The data>

>>>>>

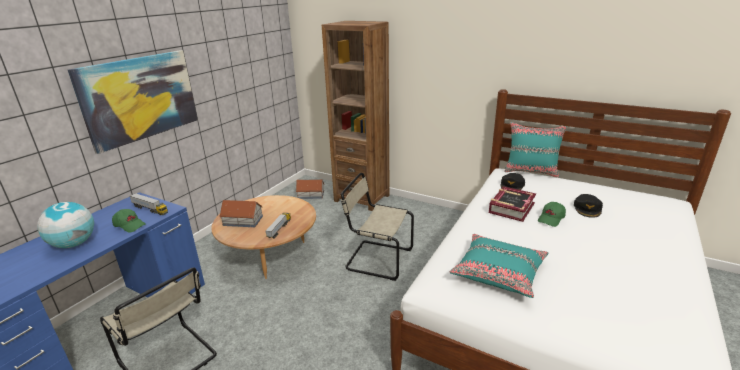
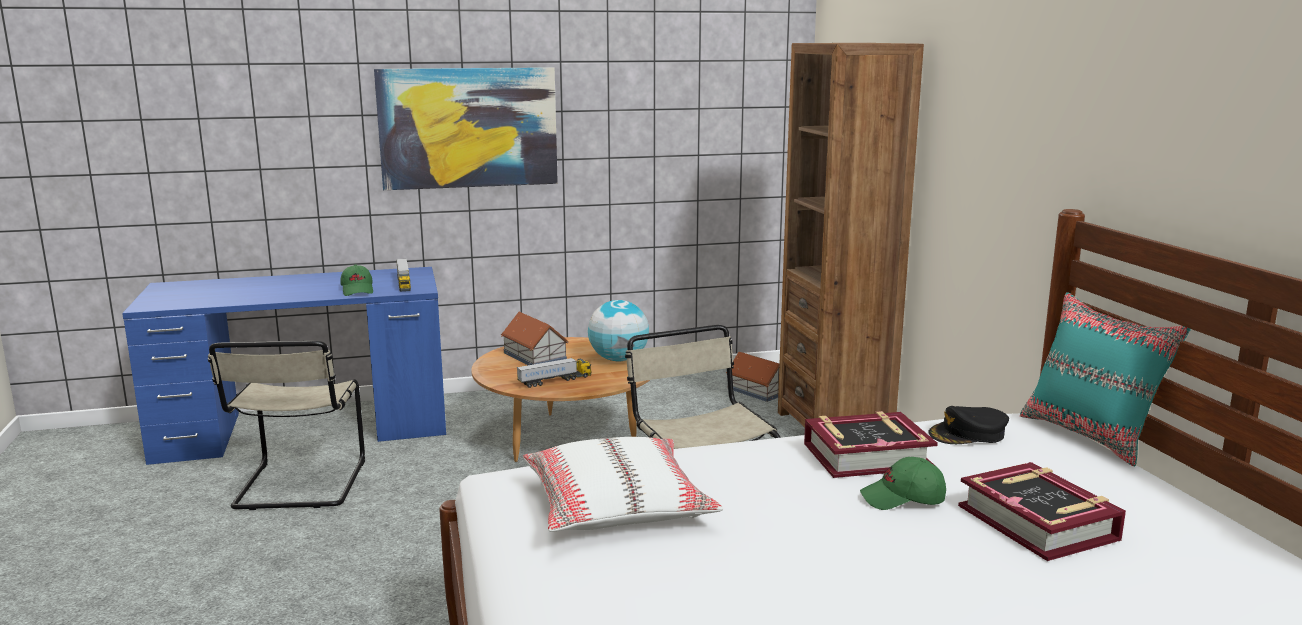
camera: 45 degrees right, 10 degrees down
(74, 244) = (289, 289): globe -> globe (618, 359)
(499, 272) = (617, 505): turquoise pillow -> white pillow
(587, 209) = (1038, 523): black cap -> book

<<<<<

What you are asked to do>
Copy out the lines beginning at the one that contains "(499, 272) = (617, 505): turquoise". Stop at the final line of the data, and include it.

Output below>
(499, 272) = (617, 505): turquoise pillow -> white pillow
(587, 209) = (1038, 523): black cap -> book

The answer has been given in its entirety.